Fall 2020 enrollment data shows the largest decreases falling across community colleges and public universities, especially among lower income and minority students. This last data point is perhaps the most concerning. Educators need to be especially watchful and mindful of where these students land, and how we engage them and bring them into higher education after an (unplanned) gap year. Why? Because putting off college can have asignificant impact on lifetime earnings, and overall education level continues to be one of thestrongest predictors of lifetime earnings.

According to the Social Security Administration, men with bachelor’s degrees earn approximately $900,000 more in median lifetime earnings than high school graduates. Women with bachelor’s degrees earn $630,000 more. Men with graduate degrees earn $1.5 million more in median lifetime earnings than high school graduates. Women with graduate degrees earn $1.1 million more.

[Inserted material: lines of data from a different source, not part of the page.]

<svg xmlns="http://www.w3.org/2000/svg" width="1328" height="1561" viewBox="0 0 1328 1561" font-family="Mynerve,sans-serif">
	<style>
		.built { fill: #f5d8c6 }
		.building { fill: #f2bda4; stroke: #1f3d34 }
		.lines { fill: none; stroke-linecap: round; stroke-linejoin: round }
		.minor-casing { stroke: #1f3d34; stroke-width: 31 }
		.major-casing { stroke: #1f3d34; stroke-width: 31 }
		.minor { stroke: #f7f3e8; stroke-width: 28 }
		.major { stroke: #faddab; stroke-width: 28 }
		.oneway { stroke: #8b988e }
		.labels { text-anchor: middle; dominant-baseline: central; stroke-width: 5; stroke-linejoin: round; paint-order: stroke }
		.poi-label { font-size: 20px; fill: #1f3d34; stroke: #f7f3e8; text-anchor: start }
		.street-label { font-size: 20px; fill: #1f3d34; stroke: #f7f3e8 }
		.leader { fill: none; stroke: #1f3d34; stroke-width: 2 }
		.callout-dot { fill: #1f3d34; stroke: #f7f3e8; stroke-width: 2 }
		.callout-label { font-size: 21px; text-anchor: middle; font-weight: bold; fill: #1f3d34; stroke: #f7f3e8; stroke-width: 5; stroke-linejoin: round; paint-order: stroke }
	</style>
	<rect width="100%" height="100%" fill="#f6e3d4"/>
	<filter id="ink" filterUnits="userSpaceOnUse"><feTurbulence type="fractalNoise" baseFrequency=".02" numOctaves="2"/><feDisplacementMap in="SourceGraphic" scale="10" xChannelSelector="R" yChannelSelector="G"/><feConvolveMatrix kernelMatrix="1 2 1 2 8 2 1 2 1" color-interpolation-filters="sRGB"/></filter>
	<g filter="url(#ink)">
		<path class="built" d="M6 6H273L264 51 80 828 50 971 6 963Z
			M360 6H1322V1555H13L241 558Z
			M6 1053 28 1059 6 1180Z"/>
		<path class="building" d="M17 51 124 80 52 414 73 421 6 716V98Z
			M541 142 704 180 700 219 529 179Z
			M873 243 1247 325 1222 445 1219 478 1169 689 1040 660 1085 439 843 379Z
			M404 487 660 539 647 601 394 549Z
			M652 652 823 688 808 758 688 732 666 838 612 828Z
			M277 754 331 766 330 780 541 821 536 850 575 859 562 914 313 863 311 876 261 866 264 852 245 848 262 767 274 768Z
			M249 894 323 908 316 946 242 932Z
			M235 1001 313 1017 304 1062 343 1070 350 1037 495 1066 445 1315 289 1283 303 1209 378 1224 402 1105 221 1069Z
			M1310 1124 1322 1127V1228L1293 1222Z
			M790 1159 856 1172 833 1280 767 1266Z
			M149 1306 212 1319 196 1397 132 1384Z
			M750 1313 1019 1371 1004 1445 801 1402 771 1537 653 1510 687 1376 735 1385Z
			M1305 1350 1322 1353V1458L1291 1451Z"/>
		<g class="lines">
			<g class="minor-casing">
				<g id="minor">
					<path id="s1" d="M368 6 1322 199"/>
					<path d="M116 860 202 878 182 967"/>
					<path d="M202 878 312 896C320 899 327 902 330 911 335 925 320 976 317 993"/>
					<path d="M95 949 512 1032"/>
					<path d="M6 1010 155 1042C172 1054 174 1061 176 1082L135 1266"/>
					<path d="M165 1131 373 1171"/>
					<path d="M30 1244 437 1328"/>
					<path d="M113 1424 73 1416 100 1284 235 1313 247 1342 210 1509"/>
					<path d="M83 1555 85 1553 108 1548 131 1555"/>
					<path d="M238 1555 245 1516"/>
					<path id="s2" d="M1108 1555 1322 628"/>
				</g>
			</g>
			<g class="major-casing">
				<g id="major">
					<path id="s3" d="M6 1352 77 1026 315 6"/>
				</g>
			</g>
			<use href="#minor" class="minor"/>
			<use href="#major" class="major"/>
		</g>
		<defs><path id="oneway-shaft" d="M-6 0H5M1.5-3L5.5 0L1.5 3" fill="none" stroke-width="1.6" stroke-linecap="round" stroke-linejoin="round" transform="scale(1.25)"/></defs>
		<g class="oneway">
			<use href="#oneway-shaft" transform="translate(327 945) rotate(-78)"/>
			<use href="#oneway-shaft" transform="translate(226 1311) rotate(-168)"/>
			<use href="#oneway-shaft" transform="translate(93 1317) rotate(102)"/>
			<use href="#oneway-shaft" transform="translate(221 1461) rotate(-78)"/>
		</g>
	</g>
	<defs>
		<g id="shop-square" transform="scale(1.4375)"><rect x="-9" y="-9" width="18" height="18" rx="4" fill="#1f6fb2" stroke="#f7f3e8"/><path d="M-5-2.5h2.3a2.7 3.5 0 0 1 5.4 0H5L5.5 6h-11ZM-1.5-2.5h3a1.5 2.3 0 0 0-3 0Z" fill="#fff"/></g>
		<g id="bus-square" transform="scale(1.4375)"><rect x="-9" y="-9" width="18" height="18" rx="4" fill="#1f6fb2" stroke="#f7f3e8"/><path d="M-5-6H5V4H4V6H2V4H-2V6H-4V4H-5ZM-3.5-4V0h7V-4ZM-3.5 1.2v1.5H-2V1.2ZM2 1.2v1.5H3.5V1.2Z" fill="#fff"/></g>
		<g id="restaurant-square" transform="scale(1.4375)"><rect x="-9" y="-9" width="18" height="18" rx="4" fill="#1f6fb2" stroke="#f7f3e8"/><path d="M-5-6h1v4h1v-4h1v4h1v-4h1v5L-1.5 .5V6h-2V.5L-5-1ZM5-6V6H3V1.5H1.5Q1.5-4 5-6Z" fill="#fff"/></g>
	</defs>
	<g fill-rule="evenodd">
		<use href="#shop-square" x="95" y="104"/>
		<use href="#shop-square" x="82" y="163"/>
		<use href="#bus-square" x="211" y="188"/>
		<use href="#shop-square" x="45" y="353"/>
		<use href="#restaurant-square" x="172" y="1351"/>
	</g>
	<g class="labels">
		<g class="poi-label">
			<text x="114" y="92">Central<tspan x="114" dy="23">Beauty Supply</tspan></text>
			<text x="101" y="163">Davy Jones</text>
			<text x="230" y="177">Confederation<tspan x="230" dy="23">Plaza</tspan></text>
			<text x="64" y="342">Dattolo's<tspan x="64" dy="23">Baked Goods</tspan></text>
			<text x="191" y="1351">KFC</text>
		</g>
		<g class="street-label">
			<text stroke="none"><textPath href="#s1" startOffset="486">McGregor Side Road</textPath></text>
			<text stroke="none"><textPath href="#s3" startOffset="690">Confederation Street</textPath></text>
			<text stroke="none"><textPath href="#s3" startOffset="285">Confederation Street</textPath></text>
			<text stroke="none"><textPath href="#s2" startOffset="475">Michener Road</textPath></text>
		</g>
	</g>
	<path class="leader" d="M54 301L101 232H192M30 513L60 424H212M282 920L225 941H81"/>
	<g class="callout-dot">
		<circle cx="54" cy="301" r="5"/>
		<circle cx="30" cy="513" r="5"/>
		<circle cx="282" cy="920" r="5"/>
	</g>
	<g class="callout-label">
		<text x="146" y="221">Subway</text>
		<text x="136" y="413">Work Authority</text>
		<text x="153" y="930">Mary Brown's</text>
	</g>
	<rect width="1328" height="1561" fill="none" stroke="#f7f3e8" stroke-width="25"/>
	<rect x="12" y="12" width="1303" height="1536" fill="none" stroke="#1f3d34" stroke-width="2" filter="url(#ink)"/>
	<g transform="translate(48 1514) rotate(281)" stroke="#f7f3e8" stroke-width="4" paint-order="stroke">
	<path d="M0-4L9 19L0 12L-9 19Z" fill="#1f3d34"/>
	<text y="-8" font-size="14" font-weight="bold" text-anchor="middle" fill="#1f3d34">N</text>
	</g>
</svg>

For colleges and universities, the critical question is whether or not the decline in enrollment is temporary, and if there is a shift in the perceived value of higher education. Given that the biggest declines in enrollment are at community colleges, with losses of lower-income and urban high school students, I think we’re not facing a structural long-term concern among the college or university enterprise. Colleges and universities may face short-term financial challenges, but overall demand is not likely to shift. However, an entire generation of poor and urban students may face greater future challenges and lower future earnings due to lack of college enrollment.